Rearrange some features
Another idea is to randomize all the values of certain features to judge performance. This way the features still work, but scramble the values to see if it affects the model. In this way you can really see the importance of some features.
However, the author puts forward some points that need to be paid attention to: first, the observed features need to be independent of other features, which is often difficult to achieve; Secondly, due to the disruption of eigenvalues, the final results of the model may be affected (for example, some feature combinations that do not exist in real life are constructed), thus misleading our direction.
#### Characteristic analysis of the results
The idea here is to use the results on the test set to sort the results and analyze the feature distribution of the head and tail, so that the model can know how to apply these features in different value ranges.
With price taken into account, head and tail results have a different distribution of price, but without the characteristics of browsing length, the distribution is close.

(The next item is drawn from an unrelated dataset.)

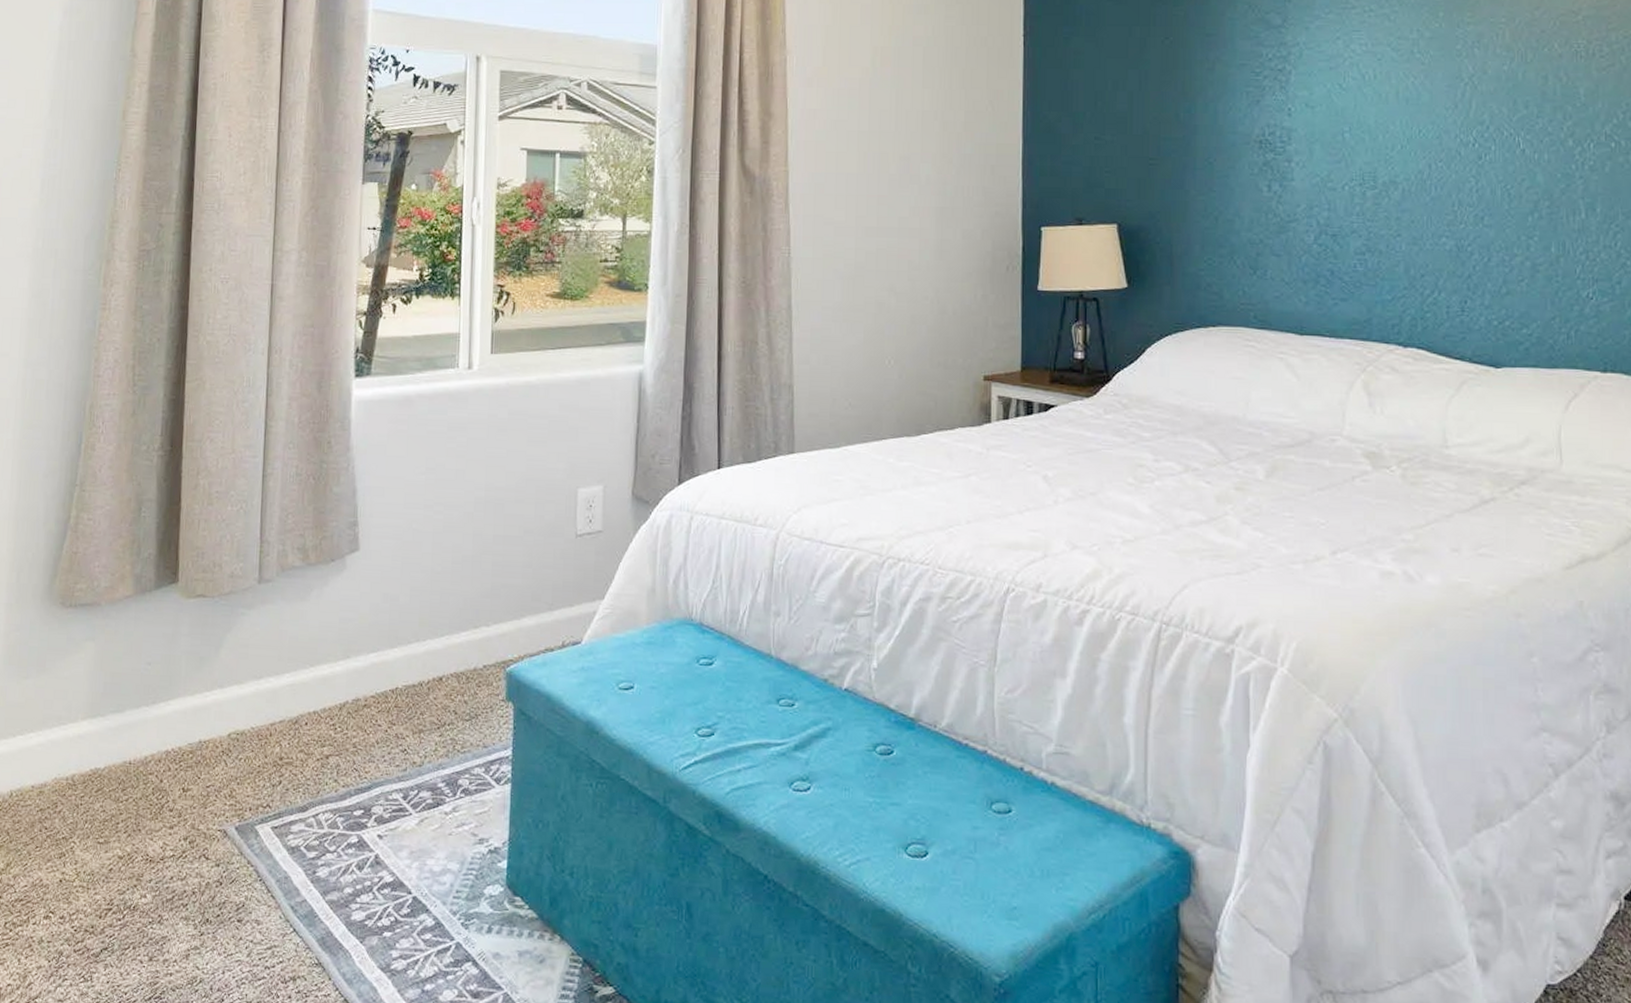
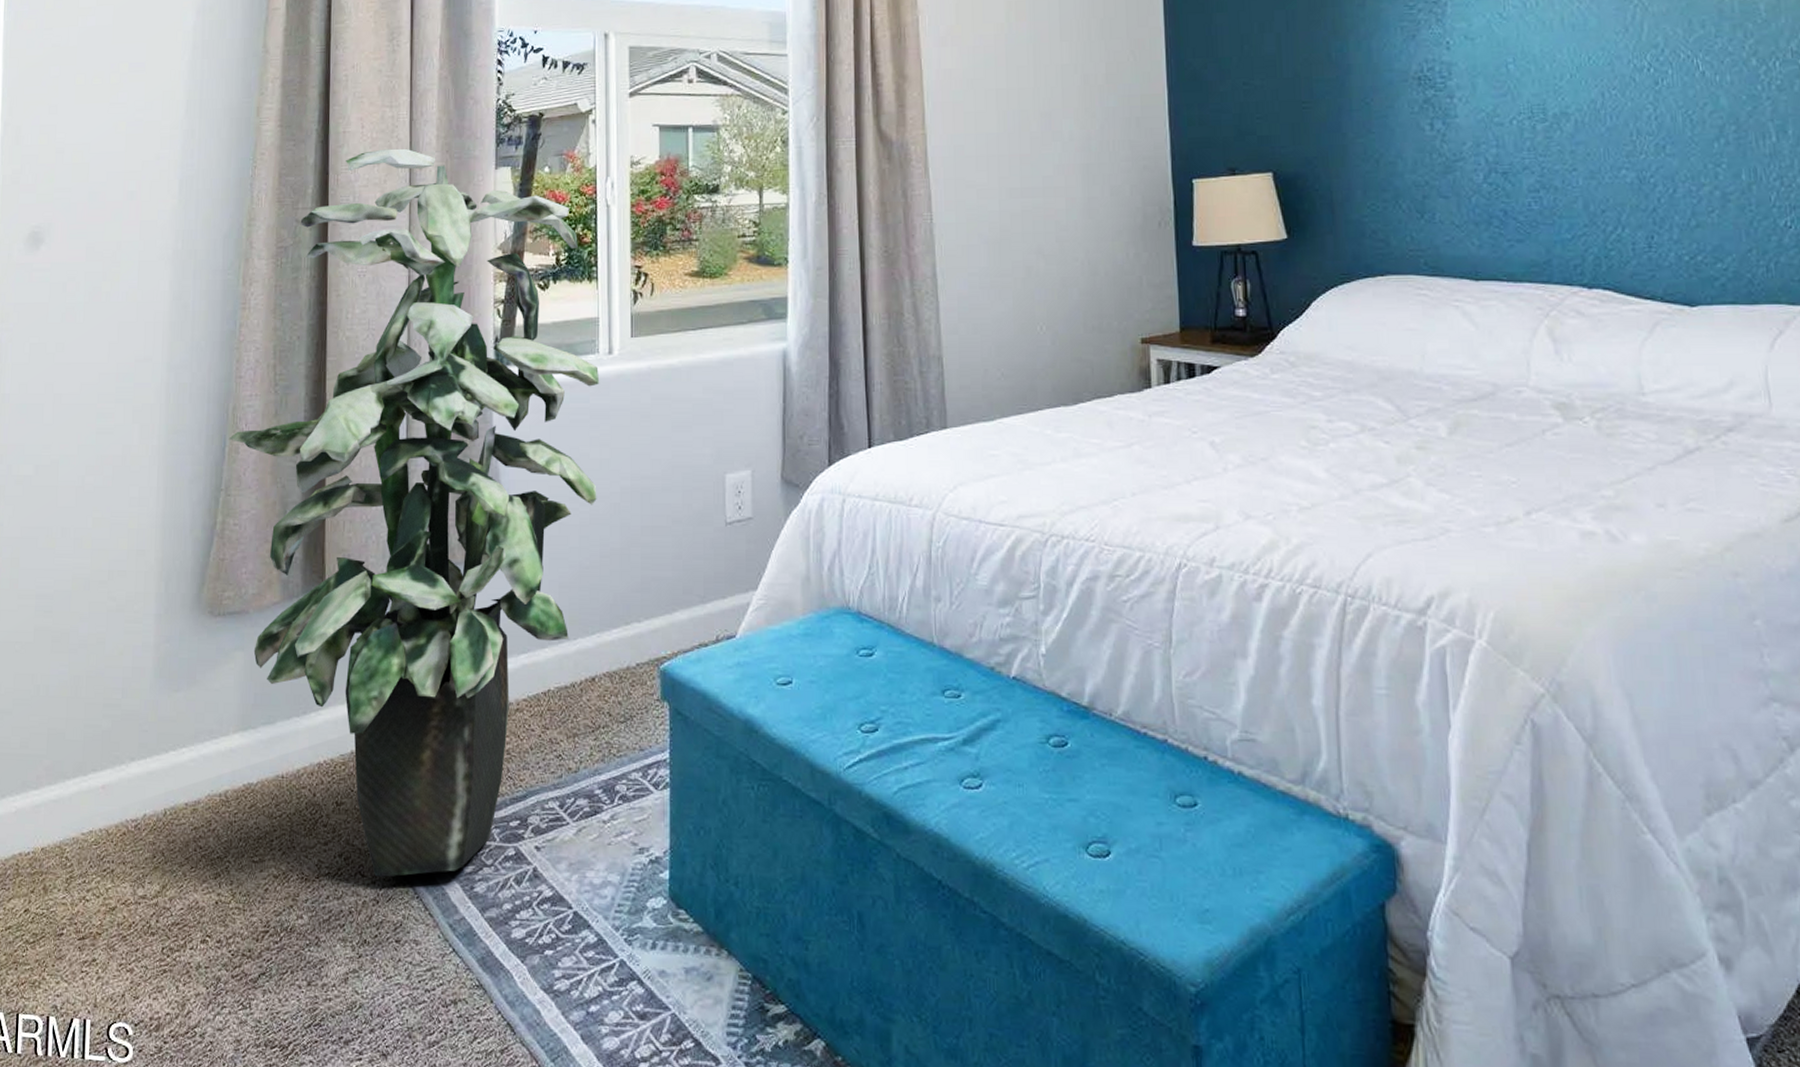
indoor plant: none [84,158,459,861] -> present [228,148,600,877]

This is also a way to analyze the importance of features.
conclusion
As stated at the end of the article, they felt they were just beginning to apply deep learning to search.
Switching a business from non-deep learning mode to neural network is not a matter of feeding it directly into the model. It requires steady and steady work in the early stage. When the whole pipeline is completed, data, feature engineering, system engineering and so on are complete, it is the time for you to start exploring the model.
This process of exploration, in essence, tests your familiarity and understanding of the business.
I myself am also migrating a search project recently, preparing to open up its entire NN link, this article brings me a lot of inspiration. But the most important core, in fact, is the understanding of the business, you can see that many of the above content can be explained from the perspective of airbnb’s own business.
I will continue to share some other search and recommended articles, welcome to come to me to discuss learning.